While Joe Biden is not known for having the calmest demeanor in political life, his latest targets may prove to be a mistake. In his recent address at Tulsa, the president made reference to “two members of the Senate who vote more with my Republican friends,” a clear reference to Sens. Joe Manchin (D-W.V.) and Kyrsten Sinema (D-Ariz.) that many interpret as a rebuke for standing against the excesses of the Democratic agenda.
Hours after Biden’s address, White House Press Secretary Jen Psaki began damage control, telling reporters that “TV isn’t always made for complex conversations about policymaking.” But some policy experts, such as Ross Baker at Rutgers University, indicate that the damage may already be done: “I think he’s angry but he keeps it under control … the consequences of lashing out at Manchin and Sinema are just going to be counterproductive.”
Pushback from the White House, however, could win support for the two legislators in their home states. Manchin carried West Virginia by less than a 3 percent lead in 2018, with the state going heavily red in 2020; Sinema won Arizona by a similar margin with the state going very narrowly blue. Perceived distance from the Biden administration could be the key to reelection for both senators in 2024.
Still, the consequences of allowing Manchin to stand against the party agenda are also a concern for Democrats facing an uncertain outcome in the 2022 midterms. “At what point is Biden going to get in here, get his hands dirty, roll up his sleeves and say, ‘Enough is enough’?” a White House staffer told the Hill. “ ‘You’re a member of this party, you better play or we’re not going to pass anything.’ ”
Biden’s Tulsa speech is hardly the first time the White House has targeted party moderates. In January, Kamala Harris made an appearance in West Virginia to support the $1.9 trillion COVID-19 relief bill and gaffe about land mines, with not so much as a word to Manchin. In response to this slight, the senator slammed the Biden administration: “I couldn’t believe it. No one called me…. That’s not a way of working together, what was done.”

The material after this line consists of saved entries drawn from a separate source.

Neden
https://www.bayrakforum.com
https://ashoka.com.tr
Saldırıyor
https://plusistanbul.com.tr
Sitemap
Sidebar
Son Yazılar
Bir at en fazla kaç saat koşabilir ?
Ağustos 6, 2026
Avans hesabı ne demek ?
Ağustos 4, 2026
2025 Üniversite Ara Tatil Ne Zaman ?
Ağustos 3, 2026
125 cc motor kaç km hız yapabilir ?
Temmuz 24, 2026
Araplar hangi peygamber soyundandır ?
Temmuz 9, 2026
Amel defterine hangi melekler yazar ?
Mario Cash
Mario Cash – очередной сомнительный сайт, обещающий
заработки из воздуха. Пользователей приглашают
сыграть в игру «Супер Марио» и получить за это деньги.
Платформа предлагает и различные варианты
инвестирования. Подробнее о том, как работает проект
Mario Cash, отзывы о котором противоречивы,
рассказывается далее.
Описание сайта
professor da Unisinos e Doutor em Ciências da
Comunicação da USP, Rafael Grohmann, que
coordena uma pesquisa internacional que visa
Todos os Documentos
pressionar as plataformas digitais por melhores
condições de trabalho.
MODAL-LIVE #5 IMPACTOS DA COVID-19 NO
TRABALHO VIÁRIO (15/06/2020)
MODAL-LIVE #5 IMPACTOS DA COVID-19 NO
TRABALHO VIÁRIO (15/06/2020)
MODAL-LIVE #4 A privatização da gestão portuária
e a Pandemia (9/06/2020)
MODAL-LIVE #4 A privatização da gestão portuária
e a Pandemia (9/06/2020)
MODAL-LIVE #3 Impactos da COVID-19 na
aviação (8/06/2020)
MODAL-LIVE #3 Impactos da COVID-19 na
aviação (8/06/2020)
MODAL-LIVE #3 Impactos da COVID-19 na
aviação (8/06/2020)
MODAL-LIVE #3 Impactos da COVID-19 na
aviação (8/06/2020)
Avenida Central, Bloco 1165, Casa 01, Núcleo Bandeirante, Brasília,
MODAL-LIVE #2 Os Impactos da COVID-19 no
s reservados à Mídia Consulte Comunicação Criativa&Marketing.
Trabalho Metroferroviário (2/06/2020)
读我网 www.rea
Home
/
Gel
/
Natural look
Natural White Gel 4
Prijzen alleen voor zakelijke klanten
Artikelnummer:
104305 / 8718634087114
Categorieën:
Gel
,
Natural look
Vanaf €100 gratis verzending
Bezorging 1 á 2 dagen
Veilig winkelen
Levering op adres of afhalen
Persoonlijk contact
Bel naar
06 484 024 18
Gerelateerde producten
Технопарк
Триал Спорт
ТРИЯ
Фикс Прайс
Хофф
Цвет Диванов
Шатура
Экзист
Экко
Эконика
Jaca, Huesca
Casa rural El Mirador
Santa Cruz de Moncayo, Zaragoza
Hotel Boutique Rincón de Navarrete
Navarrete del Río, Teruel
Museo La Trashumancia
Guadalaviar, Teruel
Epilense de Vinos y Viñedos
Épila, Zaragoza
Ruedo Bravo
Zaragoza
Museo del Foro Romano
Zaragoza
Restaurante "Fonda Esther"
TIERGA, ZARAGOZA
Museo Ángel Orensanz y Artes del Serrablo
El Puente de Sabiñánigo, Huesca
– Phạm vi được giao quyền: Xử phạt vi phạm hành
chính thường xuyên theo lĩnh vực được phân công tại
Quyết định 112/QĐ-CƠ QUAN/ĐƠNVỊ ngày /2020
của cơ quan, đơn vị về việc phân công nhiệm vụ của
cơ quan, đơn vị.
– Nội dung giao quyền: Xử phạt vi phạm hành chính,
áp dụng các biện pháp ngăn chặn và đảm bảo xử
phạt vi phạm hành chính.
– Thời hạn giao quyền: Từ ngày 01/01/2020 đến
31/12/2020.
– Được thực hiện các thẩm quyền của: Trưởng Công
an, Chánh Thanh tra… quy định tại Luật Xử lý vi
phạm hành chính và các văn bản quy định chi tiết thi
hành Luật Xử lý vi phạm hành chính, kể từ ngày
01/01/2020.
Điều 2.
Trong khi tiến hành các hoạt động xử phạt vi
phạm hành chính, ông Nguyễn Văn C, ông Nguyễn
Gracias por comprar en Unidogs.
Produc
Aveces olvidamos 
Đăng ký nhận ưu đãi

Manchin and Sinema have both stood against Democrat strategies on reconciliation and the filibuster, eliciting criticism as the party seeks to push through increased federal voting control and a bevy of anti-gun legislation. Sinema in particular criticized the Democratic push to remove the filibuster, noting that it “allow[s] our country to ricochet wildly every two to four years back and forth between policies.”